Let them Live Free

  • Carola Frentzen
  • India
  • Jul 25, 2014

A miserable lion cooped up in a tiny cage in which it could barely move had been one of the most saddening sights at the Awash National Park in eastern Ethiopia. The Ethiopian tour guides would proudly tell the tourists how the wild beast had been conquered. An attitude of malice towards wild animals is widespread in theeast African country.

At first the villagers had kept Dolo, the lion, on a one-metre-long chain for four years. Almost blind from malnourishment, the lion was then handed over to the Awash Park, where it languished for three more years in the cage. Two years ago, after numerous protests from the tourists, the Ethiopian wildlife authority had acted and asked an animal protection group, the Born Free Foundation, to take away the lion. Since then, Dolo and Safia, a five-year-old female lion rescued from a similar situation, have lived in a large, wild enclosure of acacia and pine trees. Dolo sometimes jumps at the high fence.
Then he stretches upwards as much as he can - probably because he couldn’t do that for such a long time. He simply cannot believe that he is able to move now,” says Stephen Brend, Ethiopia country representative and Project Director of the Born Free Foundation. The founder of the Foundation, 83-year-old Virginia McKenna, an actress, has taken this big cat - having poor eyesight and a sparse mane - to heart. “She once told me that Dolo is her favourite lion of all time,” says Brend. The actress became
involved in animal conservation, along with her husband Bill Travers, after starring in the 1966 movie Born Free - which was about a naturalist couple Joy and George Adamson.

The goal of the Born Free Foundation, set up in 1984, is to free wild animals from captivity, enable them a life in dignity and, if possible, return them to the wild.
Today the Foundation is working in almost 20 countries on four continents. They have helped free tigers, bears, whales and many primates.  In 2009 the Ethiopian government gave the Foundation a 70-hectare site near the forest area of Menagesha - to help curb illegal wildlife trade, to better protect the wild animals, and to educate the people on how to treat them.

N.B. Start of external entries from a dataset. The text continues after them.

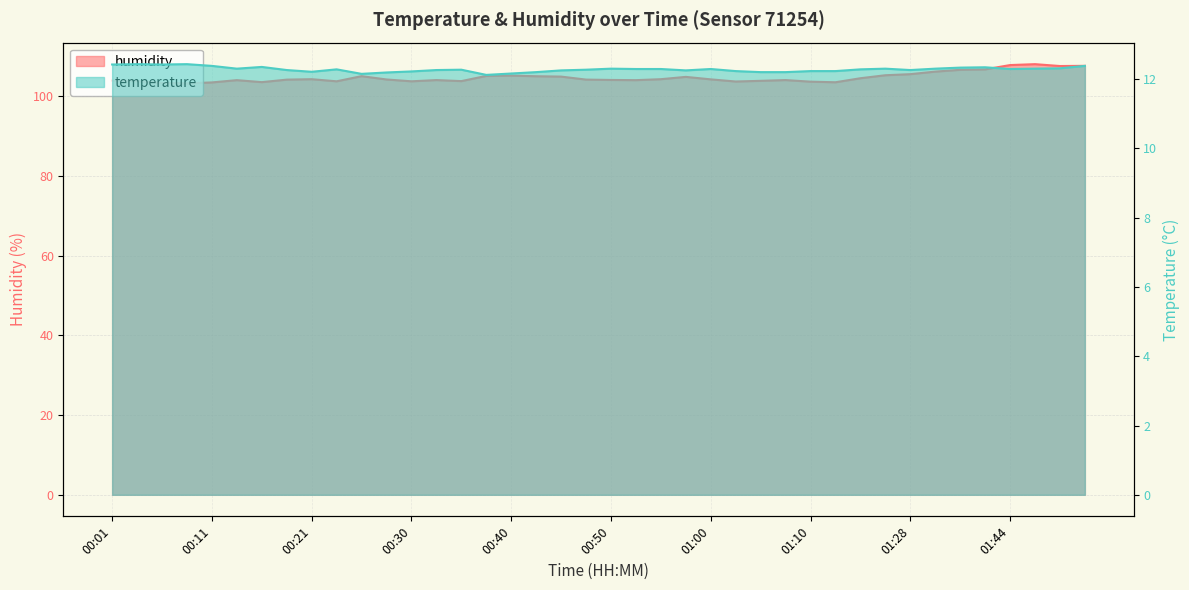

How many data points in humidity are less than 104?

17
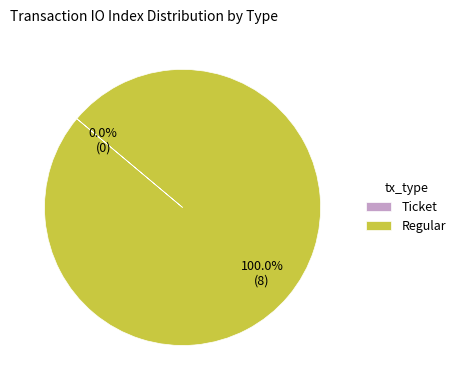

To the nearest percent, what is the difference between the largest and smallest slice percentages?

100%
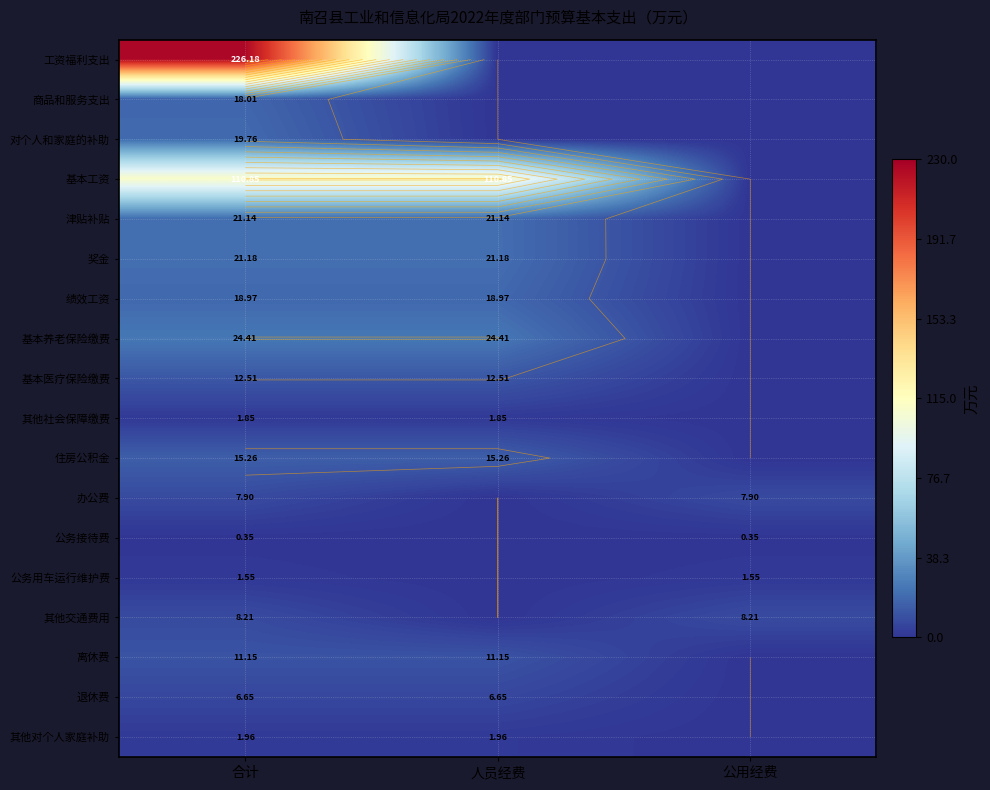

At how many categories does at least one series exceed 105?

2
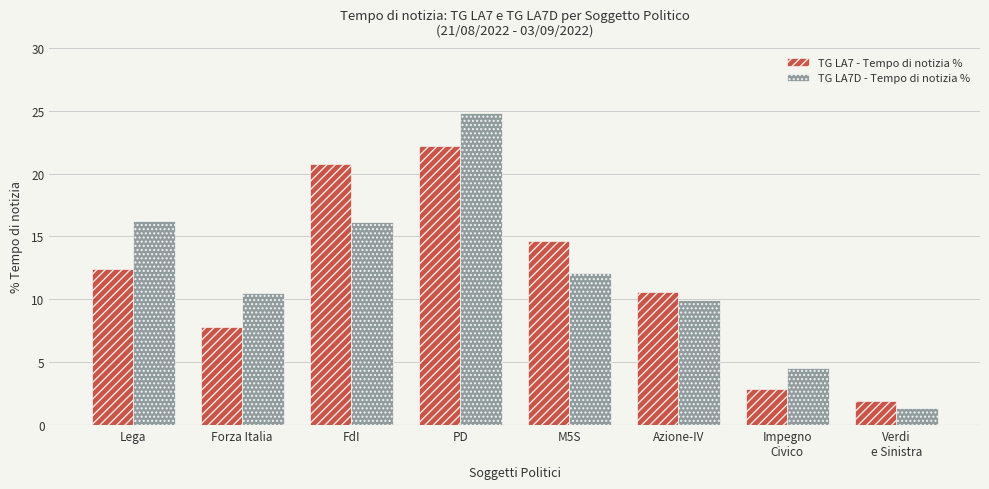

The value of TG LA7 - Tempo di notizia % at M5S is 14.6. True or false?

True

Schoolchildren from Addis Ababa regularly visit. Dozens of animals have found a new home in Ensessakotteh, an Amharic word that means ‘animal footprint’. There are now 77 animals in the sprawling enclosures - including seven lions, several cheetahs, giant tortoises, jackals, baboons, monkeys and birds. Visitors are welcome, but Brend wants to avoid too many, so that the animals do not feel disturbed. “After all, we are here for the animals and not for the tourists,”
says the Australian who, prior to coming to Ethiopia, spent seven years in the Indonesian part of Borneo fighting to protect orangutans.

While several monkeys and caracals (also known as the desert lynx) have been rehabilitated and released into the wild with radio collars, the lions won’t get such a chance. “The lions will be here for the rest of their lives, because Ethiopia is too densely populated. It wouldn’t be only
dangerous for the humans but also for the lions,” Brend says. The Foundation, with the help of national authorities, has rescued many animals from miserable conditions in recent years, including baboons chained up in private houses or bars, and cheetahs - mainly from Ethiopia’s Somali region - which were trapped for sale to wealthy Arabs.

”Next week we will pick up another three cheetahs,” says Brend.
There is no shortage of horrific stories at Ensessakotteh. The lion, Kebri, still very aggressive, grew up in a much-too-small cage at a military camp, after farmers, agitated with her for attacking their livestock, poisoned his mother. ”When we rescued him we found stones, bottles and sticks on the floor of the cage,” Brend says. It is no wonder that the big cat still roars and rages when visitors approach the gate of his enclosure.  Then there was the case of the hyena discovered at a makeshift zoo at the university in the city of Harar.

Brend says that the condition of the animal was the worst he has ever seen of a wild animal.
The animal was held in a small, barren, concrete cage for years and the zoologist believed that the animal had lost its mind. Yet, the hyena made a rapid recovery once brought to the Foundation’s centre. “Here was an animal that we worried might be permanently insane but, two days later, she was lying in the shade of an acacia tree, free from any fear or distress,” Brend says. “At that moment it occurred to me that, no matter what the cost, theeffort of getting her out of that cage - saving this one ’individual’ - made the world a slightly better place.”